У входа Левин долго хлопотал, чтобы нас пропустили. Шли с билетами СП завсегдатаи, известные в стране поэты, писатели, журналисты. И вот мы. Никто не хотел нас пропустить.

– Это поэты, – говорил швейцару Григорий Михайлович, – мои ученики…

Одного из нас, нетрезвого, не буду называть имени, не пропускали битый час. На улице моросило с ветром, у входа было тесно. Не пускали.

И вот каким-то чудом всем литобъединением мы вошли в фешенебельную залу ресторана. Горели люстры со свечами-лампочками, было душно, стояли запахи вин, жареного лука; беспорядочный разговор повисал в дыму табака. Возле бара сидели и сосали через трубочки вино – молодая смазливая женщина и мужчина – тоже молодой, мне тогдашнему ровесник. В середине зала за столиком небрежно и разухабисто сидел тот, кто написал «Эх, тачанка-ростовчанка, наша гордость и краса…» Он сидел в ожидании вина, лицо его было красно, глаза блестели, улыбка не сходила с лица, весь он горел каким-то трудно выразимым «поэтическим огнем». Левин о чём-то поговорил с автором знаменитой песни, назвал нас, познакомились… «Это тот, кто написал “Тачанку”, Михаил Рудерман», – шепнул мне Левин. Подали сухое вино в запечатанных бутылках, и Григорий Михайлович начал нас совестить: «Поэты, называется, бутылки не можете открыть…» На тарелках лежали куски кровавого, сочившегося красным соком мяса, до отвращения сырого и невкусного… «Это “бифштекс по-английски”, – говорил мне Левин, – держи нож, мой острый…» И я почувствовал укор: «Эх, деревня стоеросовая…»

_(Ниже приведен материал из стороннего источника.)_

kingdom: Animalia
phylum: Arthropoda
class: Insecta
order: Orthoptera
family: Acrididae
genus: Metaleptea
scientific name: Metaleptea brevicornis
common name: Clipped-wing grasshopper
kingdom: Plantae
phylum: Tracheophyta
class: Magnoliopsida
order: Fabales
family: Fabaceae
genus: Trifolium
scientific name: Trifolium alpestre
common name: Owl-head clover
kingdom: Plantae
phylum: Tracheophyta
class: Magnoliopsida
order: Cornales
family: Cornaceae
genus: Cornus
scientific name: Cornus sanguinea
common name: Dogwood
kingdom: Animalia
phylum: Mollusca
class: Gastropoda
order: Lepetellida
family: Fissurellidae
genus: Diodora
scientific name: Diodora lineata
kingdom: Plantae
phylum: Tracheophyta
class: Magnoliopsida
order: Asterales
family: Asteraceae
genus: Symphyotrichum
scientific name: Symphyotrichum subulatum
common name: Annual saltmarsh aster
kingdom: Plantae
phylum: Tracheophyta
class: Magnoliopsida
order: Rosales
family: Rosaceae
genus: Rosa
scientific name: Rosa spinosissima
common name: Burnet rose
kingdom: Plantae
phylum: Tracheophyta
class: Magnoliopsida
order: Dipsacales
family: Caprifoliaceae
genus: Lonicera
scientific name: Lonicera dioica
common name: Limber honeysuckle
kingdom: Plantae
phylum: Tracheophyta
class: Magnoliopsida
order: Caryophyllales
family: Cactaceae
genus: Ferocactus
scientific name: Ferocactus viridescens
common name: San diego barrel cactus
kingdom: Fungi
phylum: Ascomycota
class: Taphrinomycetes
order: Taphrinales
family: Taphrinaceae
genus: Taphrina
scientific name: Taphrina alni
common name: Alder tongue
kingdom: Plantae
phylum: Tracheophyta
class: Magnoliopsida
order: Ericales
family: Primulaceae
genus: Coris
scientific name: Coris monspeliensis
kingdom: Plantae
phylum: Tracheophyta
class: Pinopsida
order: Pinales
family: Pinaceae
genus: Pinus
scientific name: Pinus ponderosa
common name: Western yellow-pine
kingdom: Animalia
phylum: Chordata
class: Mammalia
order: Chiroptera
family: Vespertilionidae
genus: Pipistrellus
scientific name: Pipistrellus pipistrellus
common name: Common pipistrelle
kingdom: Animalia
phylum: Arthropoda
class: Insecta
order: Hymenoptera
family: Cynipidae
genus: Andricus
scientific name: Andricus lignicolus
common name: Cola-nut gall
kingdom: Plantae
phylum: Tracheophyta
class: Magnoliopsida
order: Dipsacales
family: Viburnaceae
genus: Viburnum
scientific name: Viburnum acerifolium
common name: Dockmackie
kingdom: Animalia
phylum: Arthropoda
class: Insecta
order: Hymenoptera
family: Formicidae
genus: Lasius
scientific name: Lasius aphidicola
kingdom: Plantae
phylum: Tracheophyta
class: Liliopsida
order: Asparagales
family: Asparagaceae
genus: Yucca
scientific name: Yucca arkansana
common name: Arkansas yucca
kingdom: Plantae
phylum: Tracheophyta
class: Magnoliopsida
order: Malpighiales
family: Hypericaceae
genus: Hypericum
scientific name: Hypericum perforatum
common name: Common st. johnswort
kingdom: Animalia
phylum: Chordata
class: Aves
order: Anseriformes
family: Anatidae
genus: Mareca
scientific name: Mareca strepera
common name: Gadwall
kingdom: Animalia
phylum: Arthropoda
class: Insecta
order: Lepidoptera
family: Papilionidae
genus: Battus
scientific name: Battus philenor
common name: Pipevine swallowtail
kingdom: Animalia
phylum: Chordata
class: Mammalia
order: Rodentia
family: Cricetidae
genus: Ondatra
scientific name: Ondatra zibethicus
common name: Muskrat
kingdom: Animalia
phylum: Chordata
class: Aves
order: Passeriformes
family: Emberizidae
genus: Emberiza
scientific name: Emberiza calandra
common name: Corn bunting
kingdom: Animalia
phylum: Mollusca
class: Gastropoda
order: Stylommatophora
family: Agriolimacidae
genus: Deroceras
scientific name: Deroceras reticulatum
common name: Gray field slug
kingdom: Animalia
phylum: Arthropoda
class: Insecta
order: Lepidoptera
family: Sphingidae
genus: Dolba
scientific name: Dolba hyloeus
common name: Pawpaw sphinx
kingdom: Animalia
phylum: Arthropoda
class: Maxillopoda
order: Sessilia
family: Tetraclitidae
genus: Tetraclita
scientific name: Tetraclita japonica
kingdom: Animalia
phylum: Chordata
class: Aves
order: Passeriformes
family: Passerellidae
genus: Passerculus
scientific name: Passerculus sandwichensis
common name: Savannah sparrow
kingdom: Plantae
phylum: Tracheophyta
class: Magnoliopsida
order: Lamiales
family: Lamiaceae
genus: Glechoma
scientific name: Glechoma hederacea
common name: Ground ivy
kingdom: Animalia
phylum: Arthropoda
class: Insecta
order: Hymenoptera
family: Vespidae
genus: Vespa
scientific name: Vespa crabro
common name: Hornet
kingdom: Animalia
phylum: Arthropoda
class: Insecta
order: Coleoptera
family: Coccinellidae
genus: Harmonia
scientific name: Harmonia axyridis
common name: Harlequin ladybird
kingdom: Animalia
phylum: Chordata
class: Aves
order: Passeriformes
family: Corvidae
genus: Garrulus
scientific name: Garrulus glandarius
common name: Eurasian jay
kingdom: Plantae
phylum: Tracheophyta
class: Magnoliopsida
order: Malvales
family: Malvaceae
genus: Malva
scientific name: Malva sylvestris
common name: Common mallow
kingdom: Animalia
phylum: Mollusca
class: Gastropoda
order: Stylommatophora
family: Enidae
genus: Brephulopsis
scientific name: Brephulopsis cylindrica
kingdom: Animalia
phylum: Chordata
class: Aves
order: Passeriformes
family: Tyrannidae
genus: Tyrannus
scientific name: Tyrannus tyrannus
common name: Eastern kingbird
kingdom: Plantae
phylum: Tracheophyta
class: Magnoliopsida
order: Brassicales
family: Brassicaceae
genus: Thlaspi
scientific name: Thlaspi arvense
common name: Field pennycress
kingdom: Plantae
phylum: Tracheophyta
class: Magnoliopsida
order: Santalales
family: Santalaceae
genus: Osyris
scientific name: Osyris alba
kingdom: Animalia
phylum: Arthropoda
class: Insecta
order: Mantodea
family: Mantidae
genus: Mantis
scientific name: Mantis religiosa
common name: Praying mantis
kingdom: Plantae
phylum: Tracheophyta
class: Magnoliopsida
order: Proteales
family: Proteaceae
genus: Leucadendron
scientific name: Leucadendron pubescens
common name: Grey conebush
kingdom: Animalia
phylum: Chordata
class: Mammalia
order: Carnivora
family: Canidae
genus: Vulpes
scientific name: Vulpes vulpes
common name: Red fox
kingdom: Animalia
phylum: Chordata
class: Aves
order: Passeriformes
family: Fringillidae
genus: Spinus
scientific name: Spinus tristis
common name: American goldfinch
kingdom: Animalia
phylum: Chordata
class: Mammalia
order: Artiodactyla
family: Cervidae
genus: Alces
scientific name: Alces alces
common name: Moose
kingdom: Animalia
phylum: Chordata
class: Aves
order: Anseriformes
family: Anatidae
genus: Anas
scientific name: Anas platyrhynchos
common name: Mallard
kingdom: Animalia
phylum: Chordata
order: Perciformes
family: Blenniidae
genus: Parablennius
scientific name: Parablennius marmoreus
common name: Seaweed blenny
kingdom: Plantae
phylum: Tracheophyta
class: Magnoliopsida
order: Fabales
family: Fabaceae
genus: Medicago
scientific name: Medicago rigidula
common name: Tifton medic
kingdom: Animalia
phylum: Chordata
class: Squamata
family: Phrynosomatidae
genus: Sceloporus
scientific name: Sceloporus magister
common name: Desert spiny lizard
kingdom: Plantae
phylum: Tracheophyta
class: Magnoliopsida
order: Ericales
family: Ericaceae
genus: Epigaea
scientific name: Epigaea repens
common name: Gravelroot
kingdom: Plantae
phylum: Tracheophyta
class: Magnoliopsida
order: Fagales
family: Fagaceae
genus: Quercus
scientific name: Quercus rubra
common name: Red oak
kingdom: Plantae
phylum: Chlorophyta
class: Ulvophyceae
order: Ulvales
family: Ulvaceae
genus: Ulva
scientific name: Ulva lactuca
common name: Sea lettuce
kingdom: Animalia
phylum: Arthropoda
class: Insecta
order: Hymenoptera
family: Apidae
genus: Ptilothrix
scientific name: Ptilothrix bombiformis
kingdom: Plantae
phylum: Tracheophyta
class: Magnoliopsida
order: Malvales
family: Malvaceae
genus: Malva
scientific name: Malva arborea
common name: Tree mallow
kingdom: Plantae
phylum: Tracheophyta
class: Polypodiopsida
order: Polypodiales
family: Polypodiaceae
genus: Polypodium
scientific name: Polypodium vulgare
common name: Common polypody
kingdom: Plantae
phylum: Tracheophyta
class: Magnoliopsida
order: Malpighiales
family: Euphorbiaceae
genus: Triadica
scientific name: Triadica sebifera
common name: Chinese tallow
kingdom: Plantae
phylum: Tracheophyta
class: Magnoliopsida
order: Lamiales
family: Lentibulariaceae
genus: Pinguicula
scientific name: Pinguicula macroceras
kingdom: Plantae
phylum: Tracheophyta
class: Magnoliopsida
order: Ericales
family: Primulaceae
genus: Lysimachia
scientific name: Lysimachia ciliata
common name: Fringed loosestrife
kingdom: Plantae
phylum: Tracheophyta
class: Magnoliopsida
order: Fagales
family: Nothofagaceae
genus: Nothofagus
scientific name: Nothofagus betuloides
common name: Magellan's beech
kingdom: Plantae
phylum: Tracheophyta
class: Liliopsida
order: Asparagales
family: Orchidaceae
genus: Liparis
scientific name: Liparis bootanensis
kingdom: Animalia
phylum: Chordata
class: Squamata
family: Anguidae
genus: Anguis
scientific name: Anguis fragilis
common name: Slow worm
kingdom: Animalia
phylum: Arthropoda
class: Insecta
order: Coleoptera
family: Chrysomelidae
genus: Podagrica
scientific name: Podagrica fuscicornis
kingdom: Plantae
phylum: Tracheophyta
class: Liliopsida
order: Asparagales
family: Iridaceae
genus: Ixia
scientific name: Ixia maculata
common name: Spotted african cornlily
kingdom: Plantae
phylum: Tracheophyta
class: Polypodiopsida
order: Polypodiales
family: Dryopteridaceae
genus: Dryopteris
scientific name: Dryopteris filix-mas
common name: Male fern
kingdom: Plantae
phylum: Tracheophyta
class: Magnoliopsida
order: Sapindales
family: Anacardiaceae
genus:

Через час уже было невмоготу: в зале загалдели громче, лак на перегородках тускло заблестел точно влагой, на антресолях, как бы на балкончике, читал стихи какой-то длинноносый рыжий поэт; он размахивал руками, выкрикивал по-петушиному, длинные мокрые локоны ниспадали на худые плечи сосульками. Я подумал, что этот парень – сумасшедший. «Он тут завсегдатай, – подтвердил Левин. – Стихи читает, сонеты, а сейчас балладу…» – «Странная, однако, личность, – говорил я Левину тихо, почти шептал. – «Он вот-вот свалится с балкона, надо ему сказать…» – «Ты тут впервые?» – спросил меня автор знаменитой «Тачанки». – «Я их привел, – как бы извиняясь за всех нас, сказал Левин. – Ученики мои». В зале между стойками и столами появилась Юлия Друнина. Она шла мимо и о чём-то говорила с мужчиной средних лет. Ничего в ней не было от поэтессы, как будто принарядившаяся станочница или ткачиха – ударница труда.

– Друнина, – сказал Левин. Все мы перестали жевать английский бифштекс.

Читаю и не верю: «Юлия Владимировна отравилась газом от выхлопа автомобиля в гараже на даче. Судя по оставленной Ю. Друниной записке, она покончила с жизнью самоубийством». Война, разруха, тяжелый труд… И вот уже зенит славы, любовь всенародная… И трагедия, такая неожиданная, безумная, что в горле ком… И в этой связи, чтобы хоть как-то сказать «о времени и о себе», я бы сказал в меру моих сил: «Кто говорит, что жить сейчас не страшно, тот ничего не знает о стране».